= EXERCISE AIM =
Render the entries from the start through the line containing "Resp: 10.17" as a two-column CSV with the headers input and output. Give one row per text line, with its Resp value in the output column, put each field in double quotes with any line breaks replaced by spaces, and leave out the picture lines.

--- begin ENTRIES SUPPLIED ---

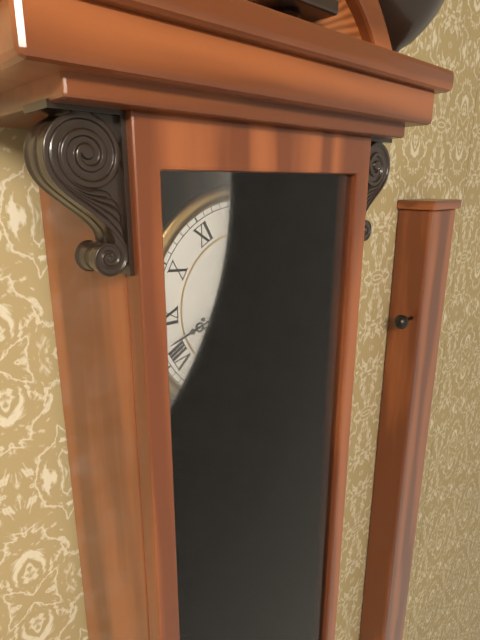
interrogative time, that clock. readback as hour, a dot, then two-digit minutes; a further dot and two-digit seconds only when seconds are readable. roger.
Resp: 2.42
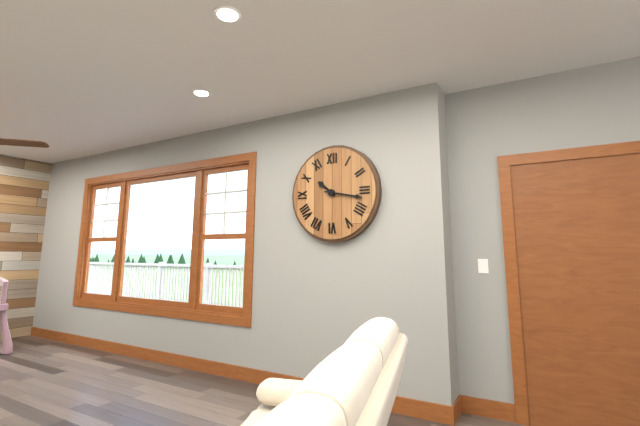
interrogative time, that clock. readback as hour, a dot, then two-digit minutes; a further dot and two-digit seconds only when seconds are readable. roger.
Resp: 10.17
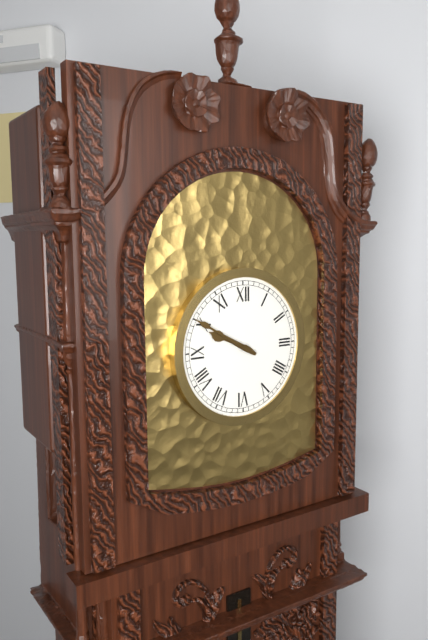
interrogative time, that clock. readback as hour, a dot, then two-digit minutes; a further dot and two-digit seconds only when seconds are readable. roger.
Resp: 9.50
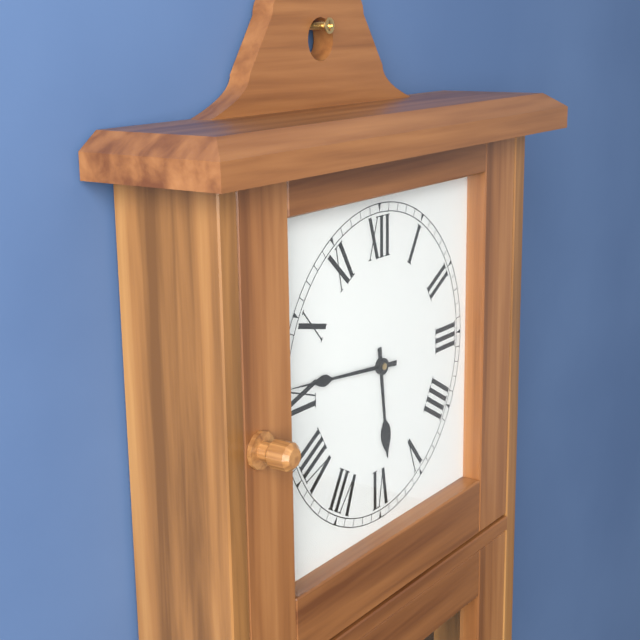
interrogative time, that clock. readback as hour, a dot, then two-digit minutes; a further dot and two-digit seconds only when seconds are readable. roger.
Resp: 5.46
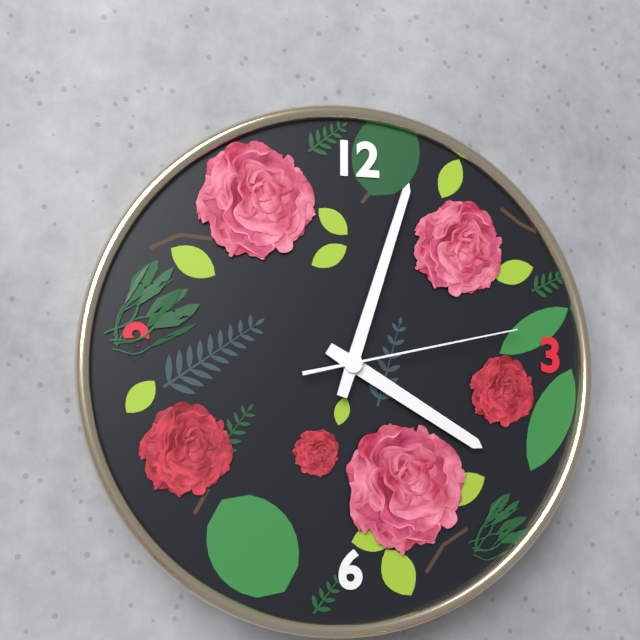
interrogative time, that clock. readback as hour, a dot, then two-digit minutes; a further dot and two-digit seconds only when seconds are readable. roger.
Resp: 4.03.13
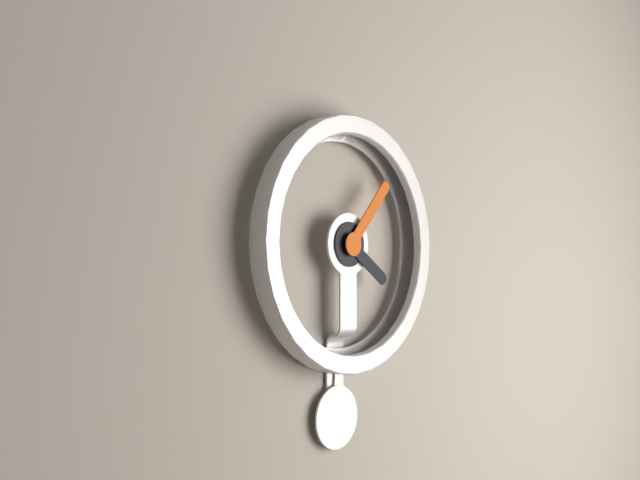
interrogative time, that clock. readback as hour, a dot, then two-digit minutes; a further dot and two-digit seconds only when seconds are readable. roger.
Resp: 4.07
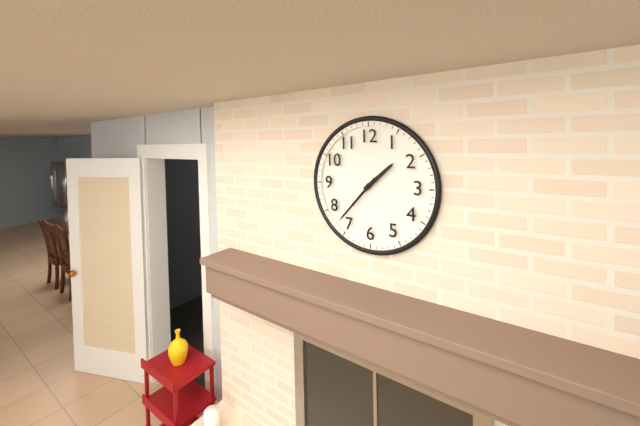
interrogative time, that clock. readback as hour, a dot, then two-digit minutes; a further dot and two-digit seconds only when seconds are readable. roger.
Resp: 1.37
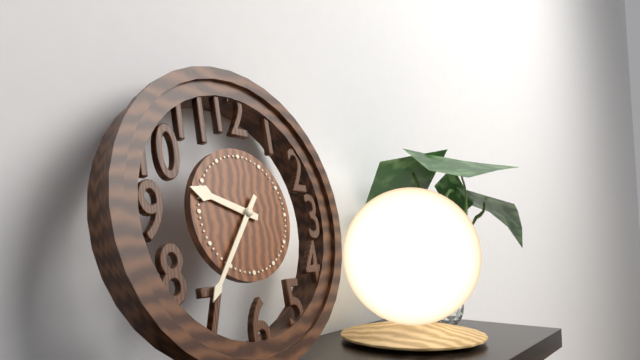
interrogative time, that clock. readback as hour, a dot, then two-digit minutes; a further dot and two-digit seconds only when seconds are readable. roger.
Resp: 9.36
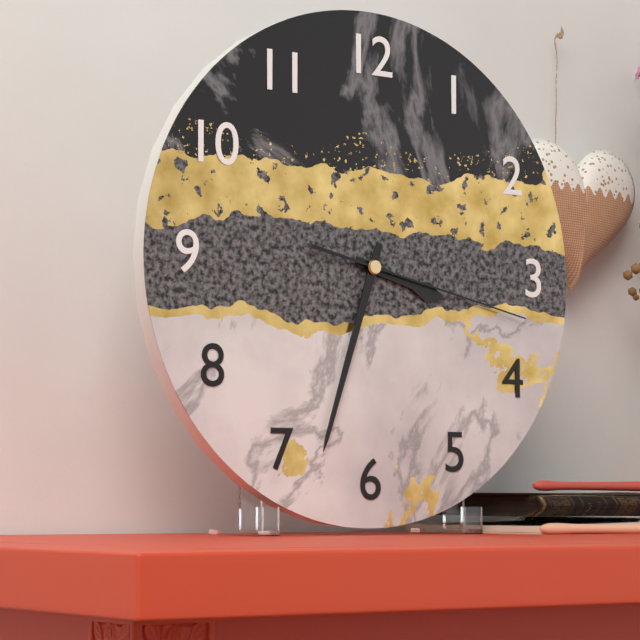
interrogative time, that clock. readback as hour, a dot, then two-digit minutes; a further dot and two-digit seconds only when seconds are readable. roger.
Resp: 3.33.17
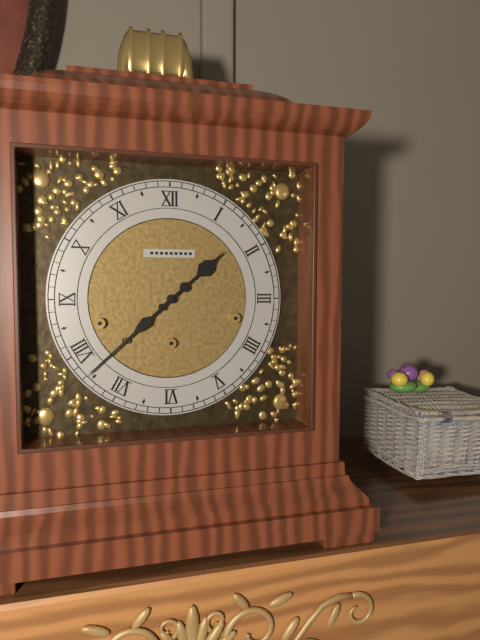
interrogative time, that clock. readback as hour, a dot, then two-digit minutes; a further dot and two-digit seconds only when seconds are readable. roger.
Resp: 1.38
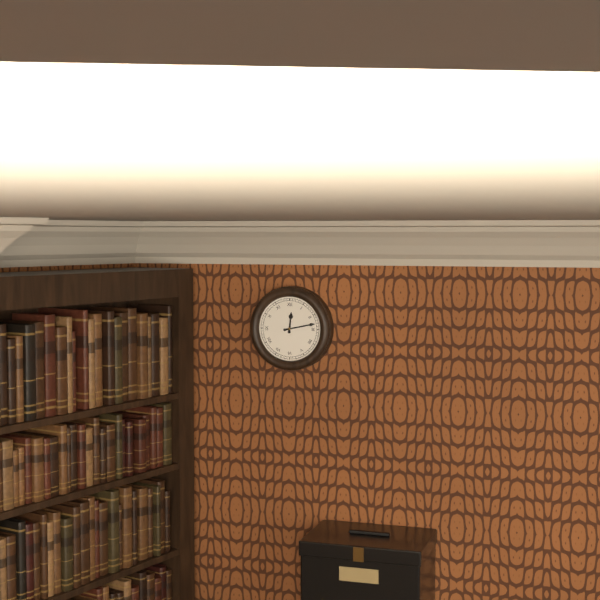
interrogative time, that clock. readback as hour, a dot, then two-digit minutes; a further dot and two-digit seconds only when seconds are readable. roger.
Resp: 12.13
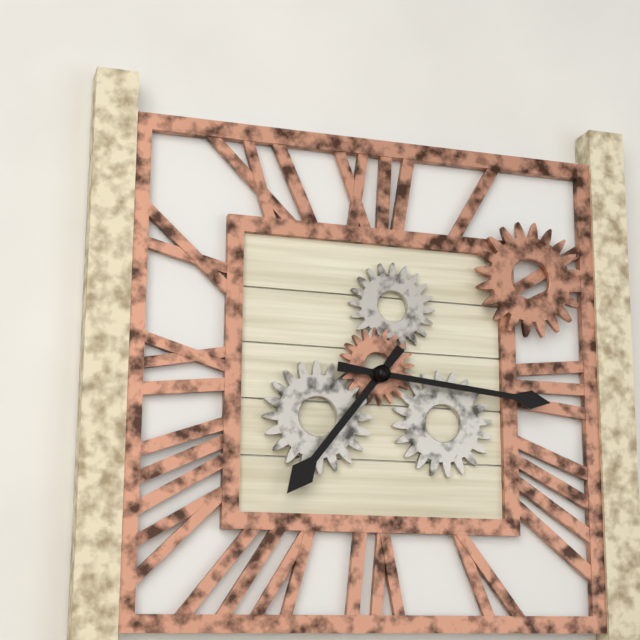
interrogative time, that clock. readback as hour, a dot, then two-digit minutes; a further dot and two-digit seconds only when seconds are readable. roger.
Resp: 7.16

--- end ENTRIES SUPPLIED ---

= EXERCISE SOLUTION =
input,output
"interrogative time, that clock. readback as hour, a dot, then two-digit minutes; a further dot and two-digit seconds only when seconds are readable. roger. Resp:","2.42"
"interrogative time, that clock. readback as hour, a dot, then two-digit minutes; a further dot and two-digit seconds only when seconds are readable. roger. Resp:","10.17"